* start *
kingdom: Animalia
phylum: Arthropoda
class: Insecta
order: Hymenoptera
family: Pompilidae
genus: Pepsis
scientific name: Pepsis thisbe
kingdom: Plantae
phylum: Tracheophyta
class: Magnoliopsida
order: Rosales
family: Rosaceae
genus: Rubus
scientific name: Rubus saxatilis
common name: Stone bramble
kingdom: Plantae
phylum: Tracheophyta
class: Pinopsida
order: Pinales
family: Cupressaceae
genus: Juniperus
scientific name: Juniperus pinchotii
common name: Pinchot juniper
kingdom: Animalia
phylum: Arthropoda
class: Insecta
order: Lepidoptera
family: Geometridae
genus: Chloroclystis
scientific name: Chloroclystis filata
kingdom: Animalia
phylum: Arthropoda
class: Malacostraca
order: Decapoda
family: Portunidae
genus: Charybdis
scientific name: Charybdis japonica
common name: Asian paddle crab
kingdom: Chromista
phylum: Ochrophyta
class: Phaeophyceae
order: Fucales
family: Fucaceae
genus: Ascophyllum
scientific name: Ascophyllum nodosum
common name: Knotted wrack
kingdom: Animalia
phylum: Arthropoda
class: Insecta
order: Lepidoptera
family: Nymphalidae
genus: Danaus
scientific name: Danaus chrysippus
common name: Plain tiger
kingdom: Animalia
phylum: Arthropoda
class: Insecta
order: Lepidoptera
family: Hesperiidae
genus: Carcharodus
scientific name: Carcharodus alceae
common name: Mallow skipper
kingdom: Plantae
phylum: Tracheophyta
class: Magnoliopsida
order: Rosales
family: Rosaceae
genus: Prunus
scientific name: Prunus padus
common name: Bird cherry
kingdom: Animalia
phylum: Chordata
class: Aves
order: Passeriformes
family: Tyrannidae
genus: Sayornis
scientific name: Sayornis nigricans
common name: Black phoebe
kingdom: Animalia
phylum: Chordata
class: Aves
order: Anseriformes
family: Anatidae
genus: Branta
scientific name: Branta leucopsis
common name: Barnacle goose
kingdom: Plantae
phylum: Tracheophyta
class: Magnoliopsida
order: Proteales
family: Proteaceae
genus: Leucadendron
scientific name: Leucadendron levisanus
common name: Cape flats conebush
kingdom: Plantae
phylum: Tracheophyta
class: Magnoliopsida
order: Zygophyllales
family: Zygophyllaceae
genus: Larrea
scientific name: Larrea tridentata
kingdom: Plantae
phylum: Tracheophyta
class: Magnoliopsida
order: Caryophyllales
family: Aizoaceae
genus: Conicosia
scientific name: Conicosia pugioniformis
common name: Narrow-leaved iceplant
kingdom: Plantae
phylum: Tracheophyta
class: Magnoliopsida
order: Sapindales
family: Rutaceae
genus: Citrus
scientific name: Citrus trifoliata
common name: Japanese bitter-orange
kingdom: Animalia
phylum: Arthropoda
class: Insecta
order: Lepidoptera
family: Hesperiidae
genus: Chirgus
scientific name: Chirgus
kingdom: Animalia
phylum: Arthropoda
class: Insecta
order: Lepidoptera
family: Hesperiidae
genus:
* end *
• Requirement:
Reproduce every line of the material above verbatim, from the first entry to the last, without altering any word or the order of the lines.

• Exercise solution:
kingdom: Animalia
phylum: Arthropoda
class: Insecta
order: Hymenoptera
family: Pompilidae
genus: Pepsis
scientific name: Pepsis thisbe
kingdom: Plantae
phylum: Tracheophyta
class: Magnoliopsida
order: Rosales
family: Rosaceae
genus: Rubus
scientific name: Rubus saxatilis
common name: Stone bramble
kingdom: Plantae
phylum: Tracheophyta
class: Pinopsida
order: Pinales
family: Cupressaceae
genus: Juniperus
scientific name: Juniperus pinchotii
common name: Pinchot juniper
kingdom: Animalia
phylum: Arthropoda
class: Insecta
order: Lepidoptera
family: Geometridae
genus: Chloroclystis
scientific name: Chloroclystis filata
kingdom: Animalia
phylum: Arthropoda
class: Malacostraca
order: Decapoda
family: Portunidae
genus: Charybdis
scientific name: Charybdis japonica
common name: Asian paddle crab
kingdom: Chromista
phylum: Ochrophyta
class: Phaeophyceae
order: Fucales
family: Fucaceae
genus: Ascophyllum
scientific name: Ascophyllum nodosum
common name: Knotted wrack
kingdom: Animalia
phylum: Arthropoda
class: Insecta
order: Lepidoptera
family: Nymphalidae
genus: Danaus
scientific name: Danaus chrysippus
common name: Plain tiger
kingdom: Animalia
phylum: Arthropoda
class: Insecta
order: Lepidoptera
family: Hesperiidae
genus: Carcharodus
scientific name: Carcharodus alceae
common name: Mallow skipper
kingdom: Plantae
phylum: Tracheophyta
class: Magnoliopsida
order: Rosales
family: Rosaceae
genus: Prunus
scientific name: Prunus padus
common name: Bird cherry
kingdom: Animalia
phylum: Chordata
class: Aves
order: Passeriformes
family: Tyrannidae
genus: Sayornis
scientific name: Sayornis nigricans
common name: Black phoebe
kingdom: Animalia
phylum: Chordata
class: Aves
order: Anseriformes
family: Anatidae
genus: Branta
scientific name: Branta leucopsis
common name: Barnacle goose
kingdom: Plantae
phylum: Tracheophyta
class: Magnoliopsida
order: Proteales
family: Proteaceae
genus: Leucadendron
scientific name: Leucadendron levisanus
common name: Cape flats conebush
kingdom: Plantae
phylum: Tracheophyta
class: Magnoliopsida
order: Zygophyllales
family: Zygophyllaceae
genus: Larrea
scientific name: Larrea tridentata
kingdom: Plantae
phylum: Tracheophyta
class: Magnoliopsida
order: Caryophyllales
family: Aizoaceae
genus: Conicosia
scientific name: Conicosia pugioniformis
common name: Narrow-leaved iceplant
kingdom: Plantae
phylum: Tracheophyta
class: Magnoliopsida
order: Sapindales
family: Rutaceae
genus: Citrus
scientific name: Citrus trifoliata
common name: Japanese bitter-orange
kingdom: Animalia
phylum: Arthropoda
class: Insecta
order: Lepidoptera
family: Hesperiidae
genus: Chirgus
scientific name: Chirgus
kingdom: Animalia
phylum: Arthropoda
class: Insecta
order: Lepidoptera
family: Hesperiidae
genus:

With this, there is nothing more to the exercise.